Quasi nessuno se n’è accorto ma la settimana scorsa a Washington è successo qualcosa che avrebbe dovuto essere storia e che invece è finita con l’essere piccola cronaca. Una vicenda che sa molto di Italia, o meglio di politica all’italiana fatta di grandi impegni e puntate sulla memoria corta quando arriva il momento di attuarli. Certo la posizione di Obama in parlamento è cambiata rispetto a quando aveva annunciato la “surge” afghana (l’aumento delle truppe) ora che i democratici sono usciti con le ossa rotte dalle elezioni di medio-termine e il presidente deve scendere a patti con i Repubblicani(come ha fatto nel caso della triste conferma del provvedimento di Bush per un taglio delle tasse ai più ricchi). Eppure di fronte a risultati incerti e soprattutto all’impossibilità di fissare una data per il ritiro delle truppe, l’amministrazione Obama ha preferito ridimensionare l’importanza della “review” ovvero la revisioni (intesa come valutazione) della strategia afghana e annunciare quasi in sordina gli esiti. Sotto tono, nonostante ci troviamo praticamente a metà strada rispetto ai 18 mesi ovvero all’arco di tempo che il presidente si era dato per la sua escalation bellica che non sembra finita qui.
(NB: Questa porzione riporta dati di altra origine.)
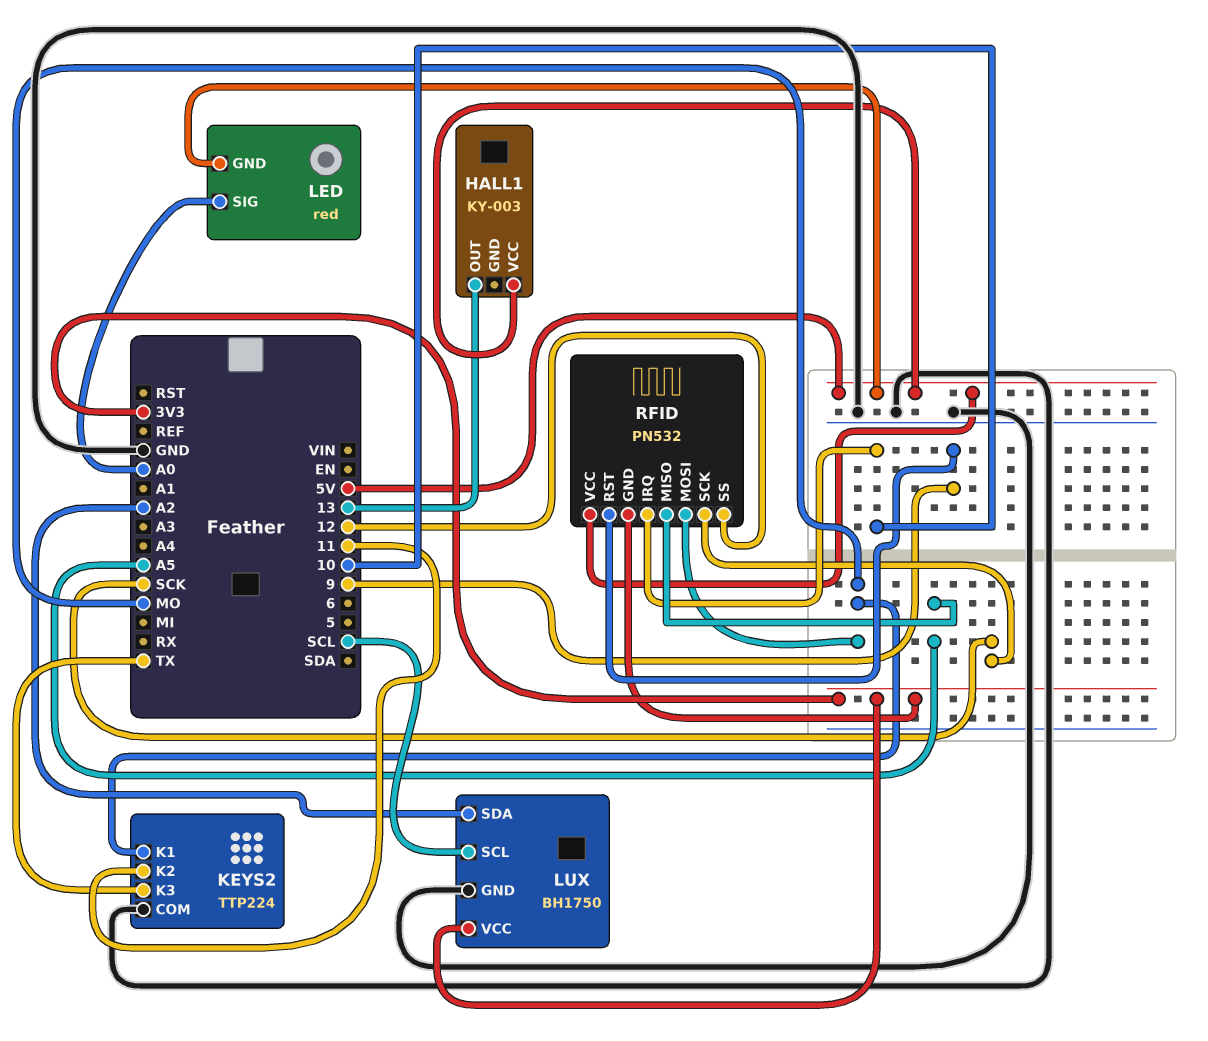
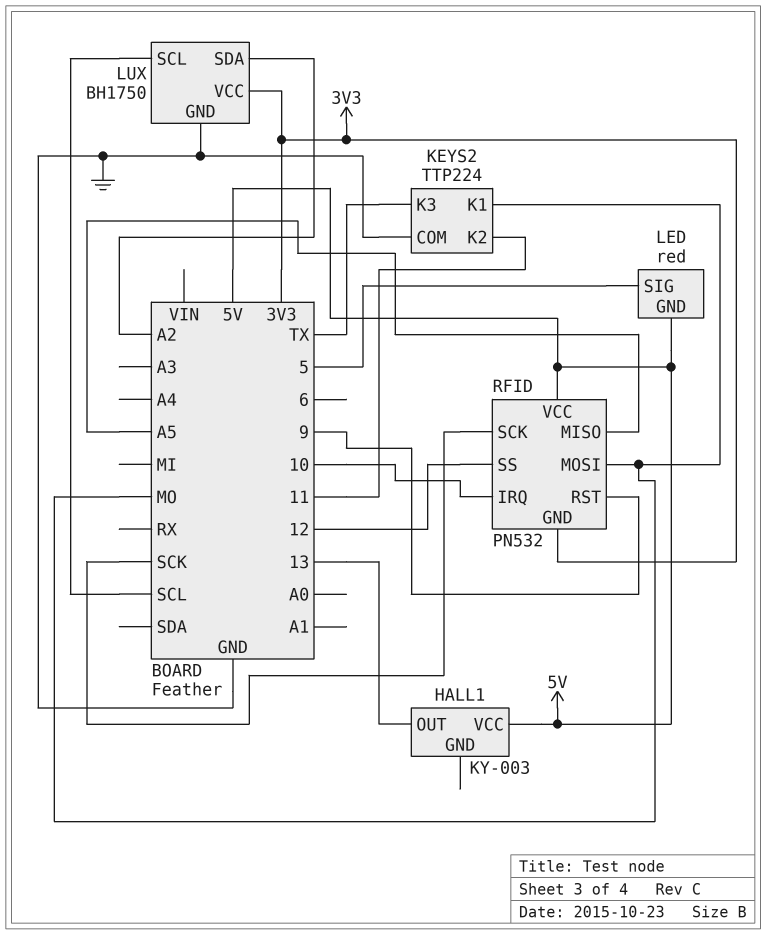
LED pin SIG: A0 -> 5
Dalla “revisione” emerge che ci sono miglioramenti sul campo anche se “fragili e reversibili” (dicitura che giustifica la prosecuzione della spinta militare) e soprattutto che il problema resta oltre-frontiera ovvero in Pakistan, base logistica della guerriglia e di Al Qaeda (una sintesi qui). Anche se il vicepresidente Biden, pochi giorni dopo al programma televisivo “Meet the Press”, si è affrettato a dire che nel 2014 le truppe americane saranno tutte a casa, in realtà l’impegno di Obama di cominciare il ritiro delle truppe americane in più a partire dal giugno 2011 è chiaro che non verrà mantenuto e che lo scontro all’interno dell’amministrazione si gioca proprio sui numeri di un ritiro che potrebbe iniziare in maniera simbolica.
Mi è molto piaciuto l’articolo del NY Times che definisce la review (qui il documento declassificato ) come una relazione più importante per quello che non ha detto che per quello che ha detto. In pratica manca tutta la parte sulla “surge” civile, ovvero sulla ricostruzione (mancata) e sul nodo di fondo ovvero che il governo Karzai non è cambiato e che quindi si continua a combattere per una struttura di potere che spesso e volentieri deruba e opprime il suo popolo.
Il rischio più grande che vedo in questo documento mi sembra sia un’altra escalation bellica. In pratica, come accadde per i russi, siamo passati dalla fase del “abbiamo poche truppe” alla fase del “il problema è oltre confine”, un po’ come con la Cambogia durante la guerra del Vietnam.
In Pakistan la campagna di bombardamenti condotta da aerei senza pilota è senza tregua, ormai dall’attacco del capodanno dell’anno scorso alla base Chapman che costo la vita ai vertici della Cia in Afghanistan, gli attacchi si sono svolti a giorni alterni in questo 2010, un ritmo mai raggiunto prima. Attacchi che tutto sommato in aree così remote e pericolose rendono il problema delle vittime civili mediaticamente “trascurabile” (anche se apre un capitolo nuovo la recente azione giudiziaria della famiglia di una vittima innocente che ha poi portato al richiamo in patria per motivi di sicurezza del capostazione Cia a Islamabad). Gli attacchi negli ultimi giorni si sono estesi all’area del Kyber pass, sin’ora lasciata indenne come un altro possibile obiettivo ovvero l’area di Quetta. E’ chiaro però, nell’ottica di questa escalation, che non si può colpire solo dall’alto, non a caso oggi il NY Times riporta di come si stia lavorando ad ipotesi di raid oltrefrontiera un modo per esportare la guerra nel già instabile Pakistan, con conseguenze imprevedibili. Sulla review e sui fantasmi di un’ulteriore escalation militare mi sono piaciuti questi due articoli su Foreign Policy (1 – 2)
A proposito, dimenticavo. Due giorni dopo la presentazione della review, la conta delle vittime militari occidentali in Afghanistan raggiungeva la quota record di 700 unità, il 2010 è il peggior anno di sempre per le truppe straniere dalla cacciata dei talebani…ma questo purtroppo lo sapevamo da settembre.